Josh: And, therefore, by beginning flat I can then seize the reins of stupefaction. In the climax, I modulate from E-quadruple-flat to A-triple-sharp. Sounds good, doesn't it? "A-triple-sharp." Like a credit rating. And a triple sharp symbol looks like a "J." Oh, I'm so clever I can barely stand it!
Afiach: Isn't "A-triple-sharp" just "C" again?
Josh: Afiach! I would expect more from you.
Afiach: Well, I do have to hand it to you for making the sheet music hard to read. That should provide extra…challenge…for the performers.

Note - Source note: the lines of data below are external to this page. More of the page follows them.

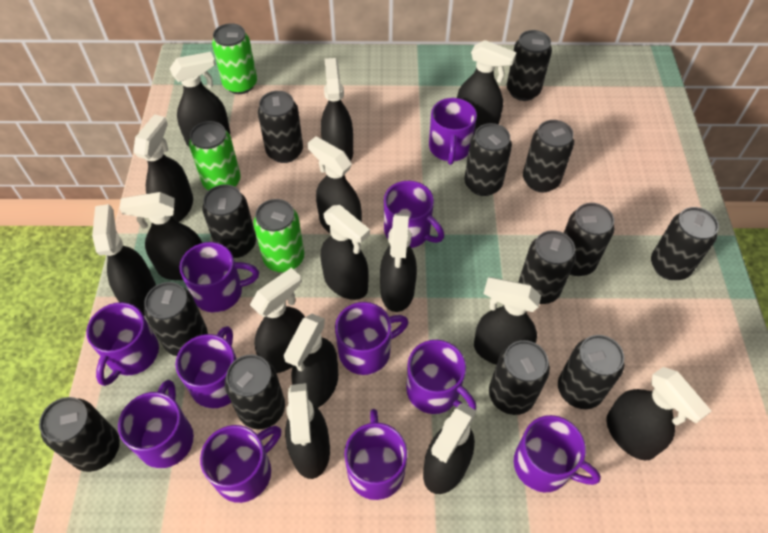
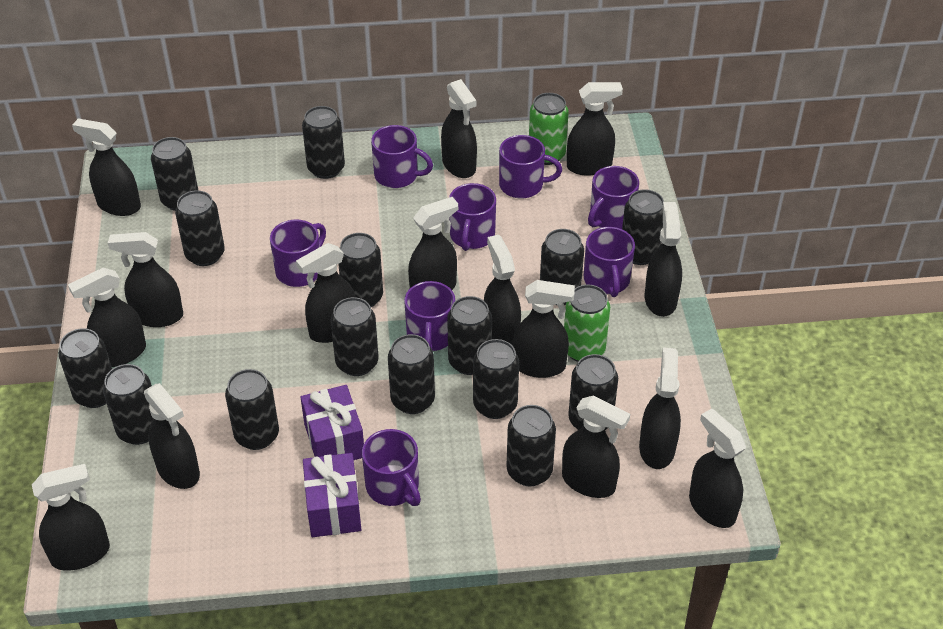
black can: 13 -> 15
green can: 3 -> 2
purple gift: 0 -> 2
purple mug: 11 -> 8

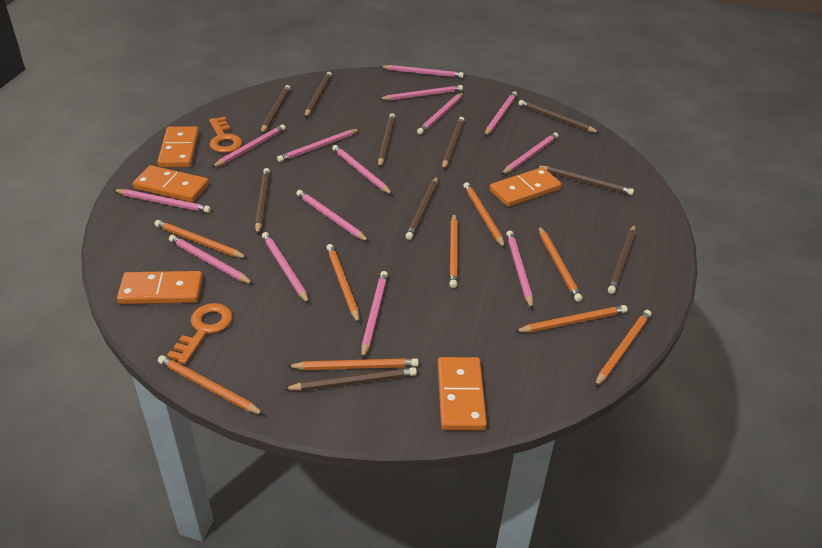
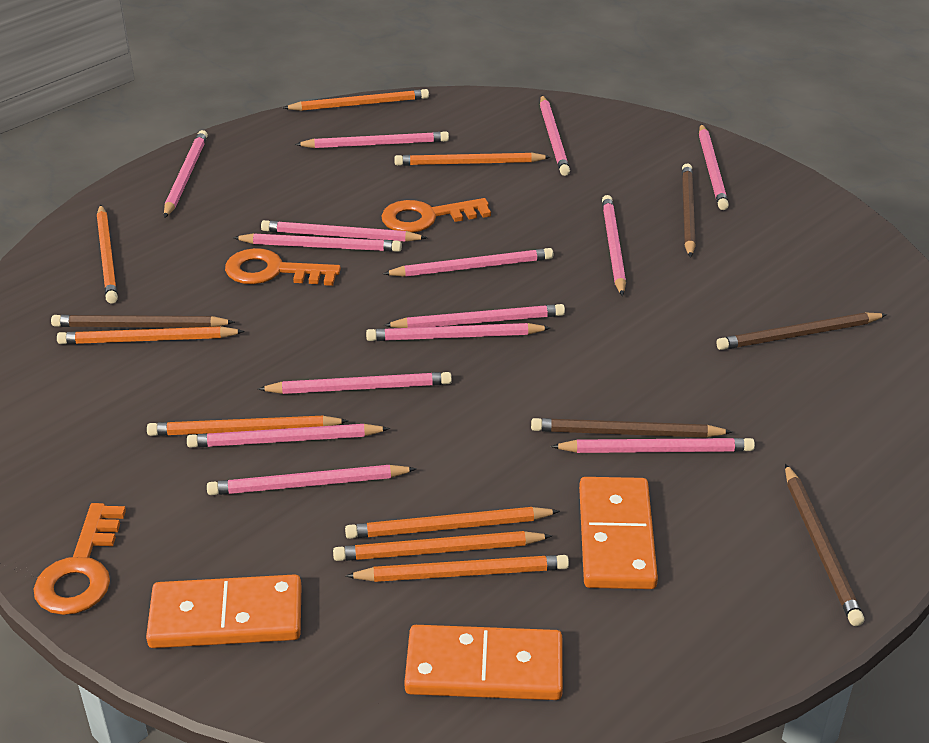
brown pencil: 10 -> 5
orange domino: 5 -> 3
orange key: 2 -> 3
orange pencil: 9 -> 8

Josh: Yes, rather than put key signatures at the front, I've marked the appropriate accidentals on every individual note, so that the performers don't forget.
Afiach: How could they?
Josh: You know, I'm going to have to anticipate the very real possibility that they'll retroactively award me all the Grammies they've previously given out to anybody else.
Afiach: Would they really do that?
Josh: They would pretty much have to. [Thinks.] I'm going to need to put an extension on my Hall of Honors.
Afiach: It's already twelve miles long. I think Grave Black got lost in there once. It's rather tortuous, for a hallway.
Josh: But you have to admit it's cool.
Afiach: Oh, I admit that. My Hall of Honors is just a shelf. So, anyway, it looks like you don't need my help.
Josh: Not that I don't love your folksy touch, Afiach! But I've achieved something here that without exaggeration can be called the pluperfect ultimate.
Afiach: Well, that's good. I look forward to hearing it played!
Josh: It might be a while.
Afiach: Oh?
Josh: Yeah. I've already written letters to the finest symphony orchestras in the world, introducing them to the music and preemptively telling them that although they're well and good at music in general, they'd be like a bunch of morons when it came to performing the epitome of art, for in their hands my concerto would sound as Beethoven in the hands of a toddler. I told them that if they combined their very best virtuosos and trained for thirty years, perhaps, maybe, with luck and miracles, they'd just barely be able to do the most minimum modicum of homage to the vitality and radiance of my masterpiece.
Afiach: That seems…provocative.
Josh: They know it's true. They'll feign indignation to save face, but what I have really done is set in motion a rivalry between them that will serve as the crucible in which to forge the finest musicians of all time! Muah ha ha ha hah!
Afiach: I suppose you've got it all figured out. I guess I'll see you later?
Josh: Oh, about that! I'm afraid I have to cancel on musical chairs tonight.
Afiach: Why?
Josh: Well, I haven't actually heard this thing played back yet, so I'm going to transcribe it into midi and hear it that way.
O day and night, but this is wondrous strange!